I guess try and find an older S/RG 7420 or RG7620..if not, a newer RG7321 is pretty cheap.


----------



## chucknorrishred (Jul 6, 2010)

look up rondos music ..they got some $100 to $400 7 strings


----------



## TomAwesome (Jul 6, 2010)

Agile.


----------



## Antimatter (Jul 6, 2010)

sundance said:


> Hi - I'm OK with a 6 string but how easy is it to transition to 7 and can anyone recommend a good budget 7 string guitar?
> 
> Thanks


 
It's not really that hard, to be honest it's the same thing with another string, not really an alien concept. You should probably look at rondomusic for cheap guitars, they have one for 100 dollars.


----------



## cypher858 (Jul 6, 2010)

my hands got a bit confused at first, but it is actually a pretty easy transition.

and as everyone else has said
agile guitars
Rondo Music Home Page
enjoy


----------



## Stealthdjentstic (Jul 6, 2010)

If you go with agile they tend to have longer scale lengths, that might make it a little more awkward but it doesn't really take long to get used to. If you go with Ibanez they usually use 25.5" scales so that will be even easier.


----------



## scottro202 (Jul 6, 2010)

Stealthtastic said:


> If you go with agile they tend to have longer scale lengths, that might make it a little more awkward but it doesn't really take long to get used to. If you go with Ibanez they usually use 25.5" scales so that will be even easier.



I don't think THAT many Agile models have baritone scales. You can easily get a standard scale one from them if you so please.


----------



## Daggorath (Jul 7, 2010)

I just picked up a Squier stagemaster 7 that I'm REALLY blown away by. Absolutely crazy for the money. Gunna mod it to all hell.


----------



## -One- (Jul 7, 2010)

Stealthtastic said:


> If you go with agile they tend to have longer scale lengths, that might make it a little more awkward but it doesn't really take long to get used to. If you go with Ibanez they usually use 25.5" scales so that will be even easier.


I have a 25.5" Interceptor. Agile makes lots of standard and baritone scale 7-strings.


----------



## nord1980 (Jul 8, 2010)

When I first changed to a sevenstring it took about one month to be 100% confident with my playing.It wasn't so much about the notes on the extra string but more about the prespective.I was having problems realising where was I in the middle strings (A,D,G,B).After 1 month I was pretty ready to play.It might take shorter amount of time to adjust though.Depends on the person....


----------



## Mr. Big Noodles (Jul 8, 2010)

After you get used to seven, it's the easiest thing in the world, and it really doesn't take long. As for budget guitars, my best suggestion is to try the used market. I've picked up a few good 7's at decent prices. Mid-level Ibanez, LTD, and Schecters can be found between $200-$400, if you are vigilant and search for them. As has already been mentioned, this is your cheapest new option, and they're supposedly nice guitars for the money:

Douglas SR-370 7 String Guitar Natural at RondoMusic.com
Douglas SR-370 7 String Guitar Blue at RondoMusic.com
Douglas SR-370 7 String Guitar Black at RondoMusic.com

Stay away from the Ibanez AX7's, and anything else that looks like a brick with a rosewood fretboard on it.


----------



## Konfyouzd (Jul 8, 2010)

it's like taking candy from a mute baby w/ no arms... yes... that easy... 
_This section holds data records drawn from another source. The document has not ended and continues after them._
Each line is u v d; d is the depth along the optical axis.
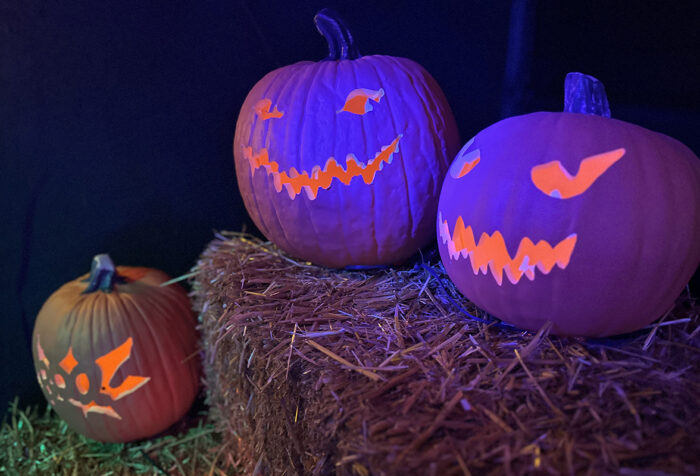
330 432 0.86
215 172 2.05
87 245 2.02
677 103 1.29
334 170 1.28
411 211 1.34
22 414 1.97
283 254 1.61
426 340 1.06
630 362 0.93
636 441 0.74
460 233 1.05
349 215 1.32
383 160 1.29
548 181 0.93
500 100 1.88
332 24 1.42
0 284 1.95
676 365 0.92
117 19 1.80
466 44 1.87
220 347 1.53
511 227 0.95
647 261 0.90
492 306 1.05
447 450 0.75
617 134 0.95
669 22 1.28
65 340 1.69
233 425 1.62
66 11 1.76
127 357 1.71
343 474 0.82
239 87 1.96
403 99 1.32
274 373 1.07
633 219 0.89
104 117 1.89
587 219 0.90
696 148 1.25
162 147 1.97
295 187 1.33
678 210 0.91
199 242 2.12
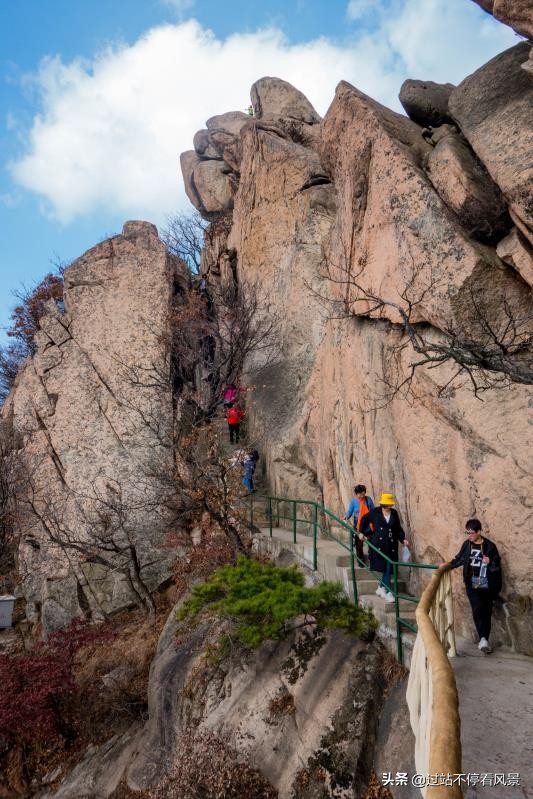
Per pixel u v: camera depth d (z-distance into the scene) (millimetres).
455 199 8422
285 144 19734
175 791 8172
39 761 12242
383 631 8117
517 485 7422
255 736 8242
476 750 4621
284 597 8562
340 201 12523
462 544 7559
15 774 11969
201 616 11414
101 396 19406
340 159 12047
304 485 14633
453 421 8375
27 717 11984
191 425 17281
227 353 19109
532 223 7238
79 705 12977
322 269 16922
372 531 8891
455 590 8117
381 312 10195
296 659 8766
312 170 18484
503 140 7707
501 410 7758
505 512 7496
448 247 8500
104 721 12523
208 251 25234
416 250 9039
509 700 5582
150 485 16812
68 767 11930
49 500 17750
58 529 16594
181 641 11344
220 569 10312
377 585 9266
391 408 9961
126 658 13750
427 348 6914
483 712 5324
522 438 7469
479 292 8219
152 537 16859
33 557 17953
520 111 7734
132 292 20562
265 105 26234
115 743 11688
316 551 10500
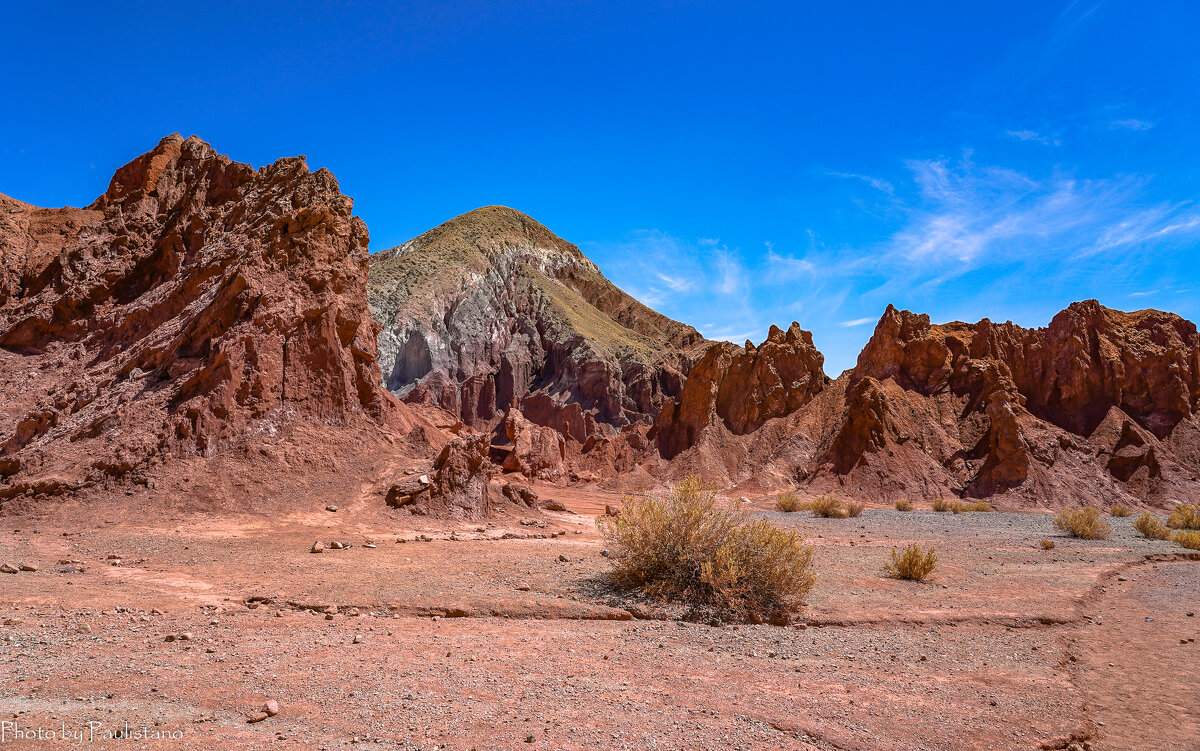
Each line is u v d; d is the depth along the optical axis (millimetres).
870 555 20766
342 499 24438
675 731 6512
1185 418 54375
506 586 13344
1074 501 47906
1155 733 7430
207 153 45000
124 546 16953
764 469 59125
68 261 36188
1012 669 9492
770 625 11836
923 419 57906
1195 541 26000
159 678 7367
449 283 144625
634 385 133750
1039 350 60219
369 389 32281
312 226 32406
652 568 13547
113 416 25734
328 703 6785
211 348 27750
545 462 55938
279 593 12320
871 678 8695
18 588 11961
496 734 6184
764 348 71875
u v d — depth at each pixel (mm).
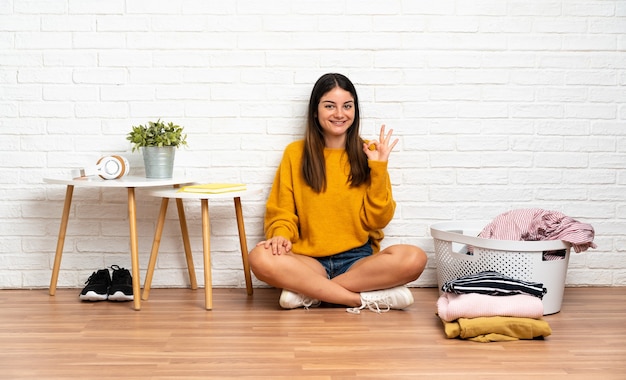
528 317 2041
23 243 2732
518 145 2748
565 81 2734
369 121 2725
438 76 2719
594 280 2779
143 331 2098
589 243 2328
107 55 2697
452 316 2045
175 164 2721
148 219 2744
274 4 2689
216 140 2725
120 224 2740
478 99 2730
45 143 2715
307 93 2713
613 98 2746
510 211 2527
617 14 2723
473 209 2758
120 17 2686
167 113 2717
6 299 2555
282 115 2723
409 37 2707
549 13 2717
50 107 2707
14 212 2727
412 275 2361
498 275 2145
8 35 2682
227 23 2691
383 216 2545
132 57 2697
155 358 1831
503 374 1713
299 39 2699
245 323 2201
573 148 2754
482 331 2002
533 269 2275
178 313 2334
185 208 2742
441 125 2732
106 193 2732
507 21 2715
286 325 2178
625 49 2730
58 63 2693
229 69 2705
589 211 2766
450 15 2707
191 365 1772
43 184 2725
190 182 2518
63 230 2635
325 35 2699
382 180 2510
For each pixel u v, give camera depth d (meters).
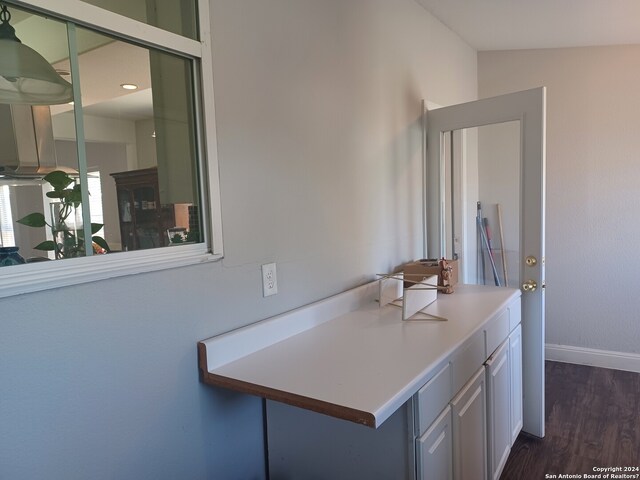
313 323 1.83
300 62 1.79
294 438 1.57
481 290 2.39
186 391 1.38
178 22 1.37
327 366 1.41
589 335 3.48
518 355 2.36
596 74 3.32
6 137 1.04
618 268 3.35
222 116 1.47
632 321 3.33
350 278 2.12
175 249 1.36
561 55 3.41
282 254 1.73
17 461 1.02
once you get past the whole "whoa my guitar has more than the 'normal' number of strings!" thing you realize a guitar is a guitar is a guitar is a guitar and that learning one more string isn't really that big a deal when you've already learned 6 of em...

i suggest an early 90s MIJ ibby S or RG

OR

agile...


----------



## Konfyouzd (Jul 8, 2010)

nord1980 said:


> When I first changed to a sevenstring it took about one month to be 100% confident with my playing.It wasn't so much about the notes on the extra string but more about the prespective.I was having problems realising where was I in the middle strings (A,D,G,B).After 1 month I was pretty ready to play.It might take shorter amount of time to adjust though.Depends on the person....


 
that's interesting. my biggest thing was... "so i got this new string... and i know where the notes are... but how do i make use of this new string w/o *forcing* it in simply for the sake of giving it 'purpose'?"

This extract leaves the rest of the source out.